* **Stored data**:
──────

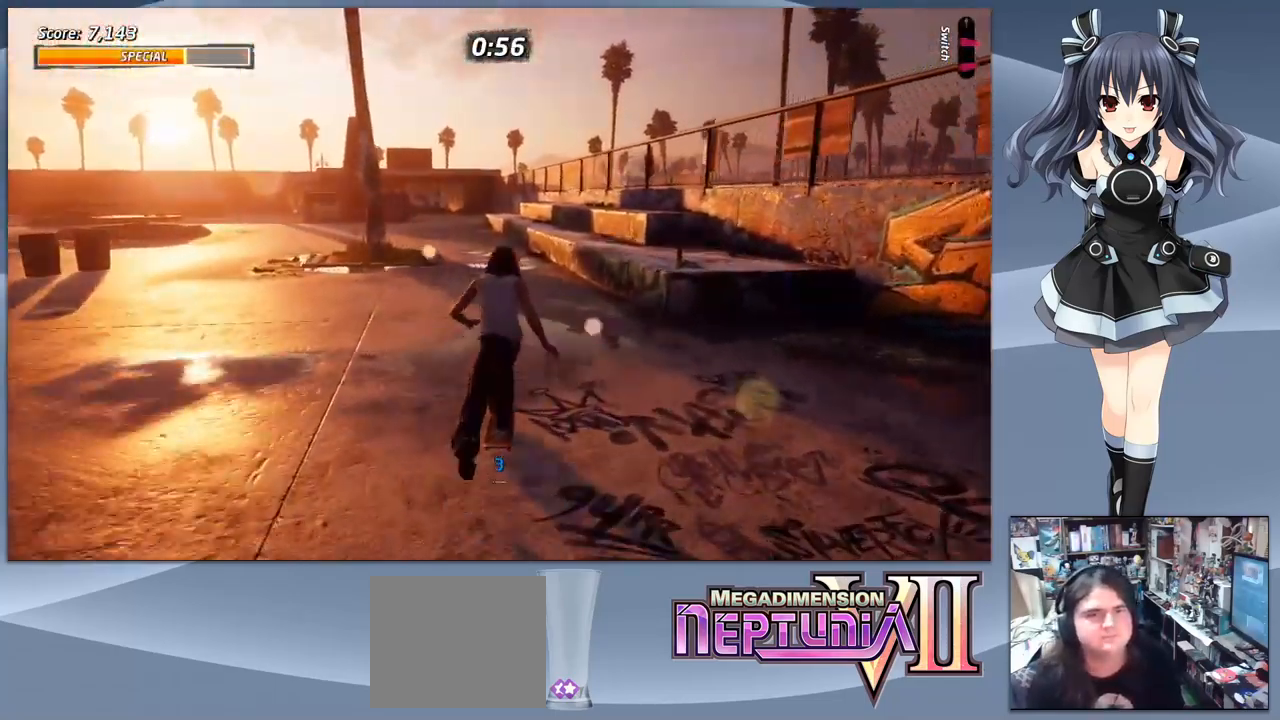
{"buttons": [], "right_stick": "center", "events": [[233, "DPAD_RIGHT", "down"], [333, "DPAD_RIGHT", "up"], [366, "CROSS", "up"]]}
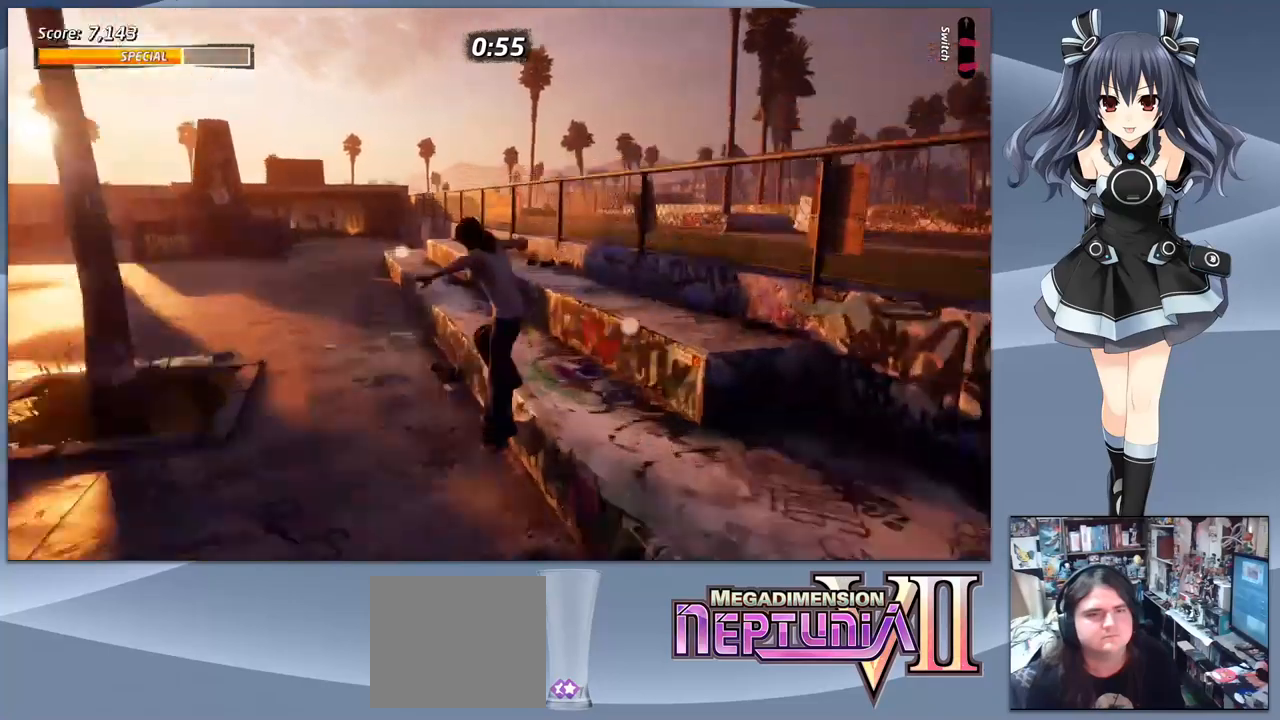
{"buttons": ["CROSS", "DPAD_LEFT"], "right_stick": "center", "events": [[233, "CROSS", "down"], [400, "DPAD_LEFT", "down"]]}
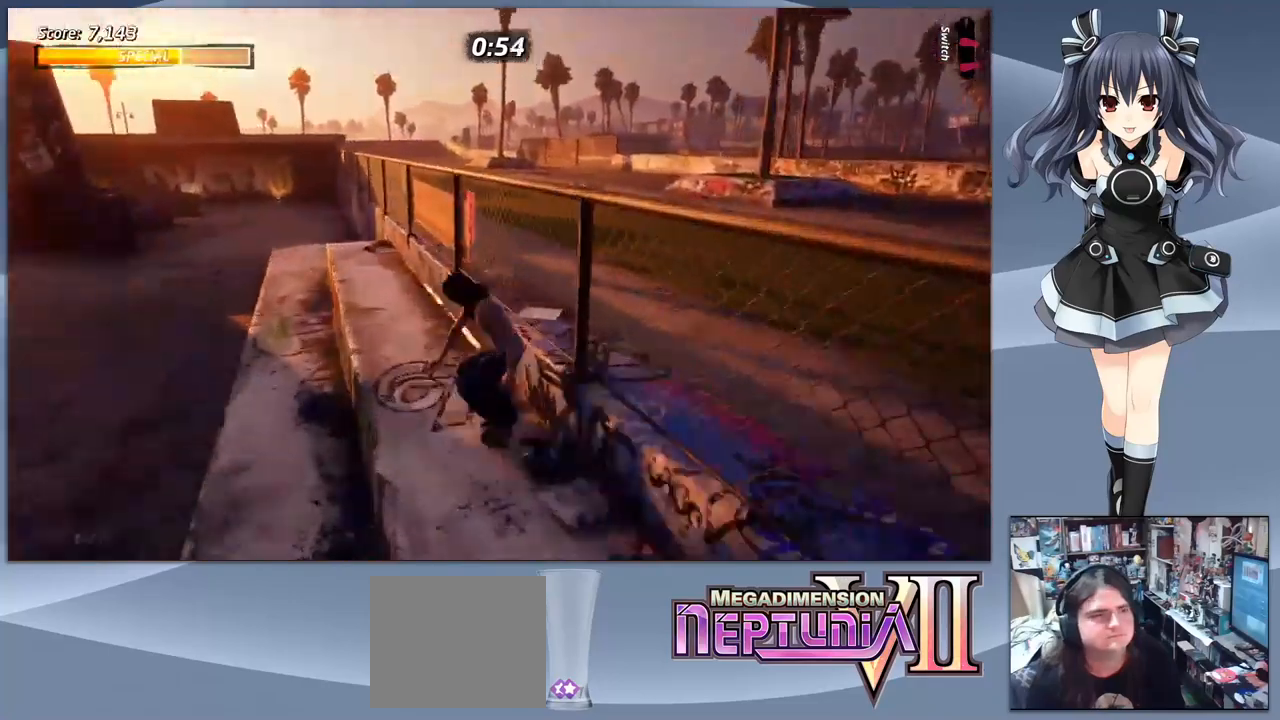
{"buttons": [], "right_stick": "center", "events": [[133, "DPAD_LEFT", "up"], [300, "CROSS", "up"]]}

──────

* **What to work on**:
Repeat each line above exactly. The pictures stay out.

* **Solution for this problem**:
{"buttons": [], "right_stick": "center", "events": [[233, "DPAD_RIGHT", "down"], [333, "DPAD_RIGHT", "up"], [366, "CROSS", "up"]]}
{"buttons": ["CROSS", "DPAD_LEFT"], "right_stick": "center", "events": [[233, "CROSS", "down"], [400, "DPAD_LEFT", "down"]]}
{"buttons": [], "right_stick": "center", "events": [[133, "DPAD_LEFT", "up"], [300, "CROSS", "up"]]}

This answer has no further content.